Lines from the one containing "родитель выходит подметать" through the end of the data are to be returned exactly, and no others.

Dataset items:
# # #
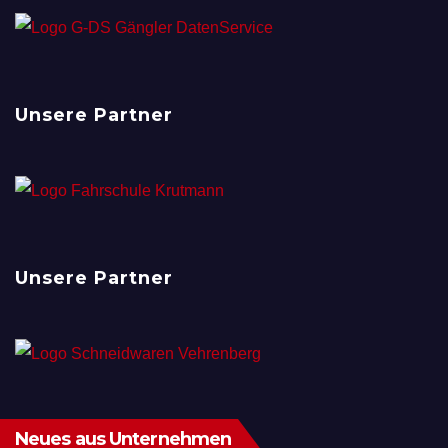
Unsere Partner
Unsere Partner
Neues aus Unternehmen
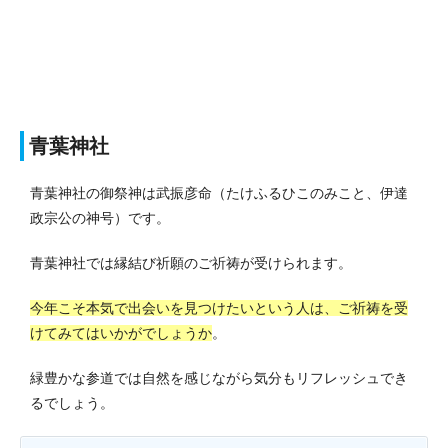
青葉神社
青葉神社の御祭神は武振彦命（たけふるひこのみこと、伊達
政宗公の神号）です。
青葉神社では縁結び祈願のご祈祷が受けられます。
今年こそ本気で出会いを見つけたいという人は、ご祈祷を受
けてみてはいかがでしょうか
。
緑豊かな参道では自然を感じながら気分もリフレッシュでき
るでしょう。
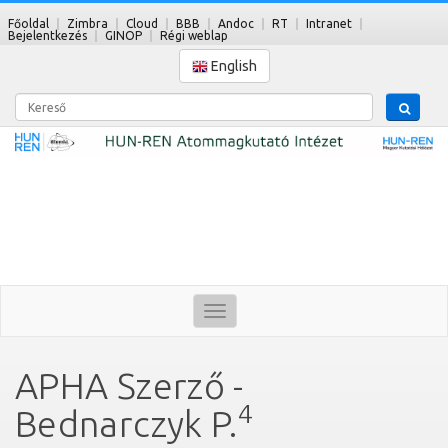
Főoldal
Zimbra
Cloud
BBB
Andoc
RT
Intranet
Bejelentkezés
GINOP
Régi weblap
English
Kereső
Toggle
navigation
APHA Szerző -
4
Bednarczyk P.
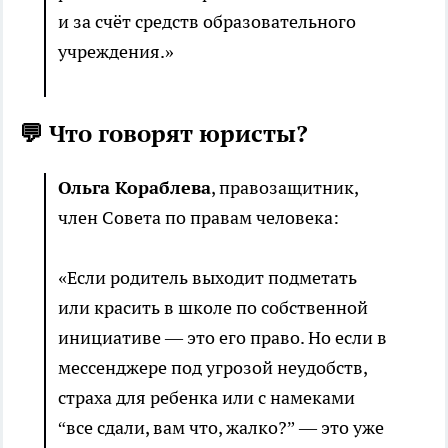
и за счёт средств образовательного
учреждения.»
💬 Что говорят юристы?
Ольга Кораблева
, правозащитник,
член Совета по правам человека:
«Если родитель выходит подметать
или красить в школе по собственной
инициативе — это его право. Но если в
мессенджере под угрозой неудобств,
страха для ребенка или с намеками
“все сдали, вам что, жалко?” — это уже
# # #
#### Result for this exercise:
«Если родитель выходит подметать
или красить в школе по собственной
инициативе — это его право. Но если в
мессенджере под угрозой неудобств,
страха для ребенка или с намеками
“все сдали, вам что, жалко?” — это уже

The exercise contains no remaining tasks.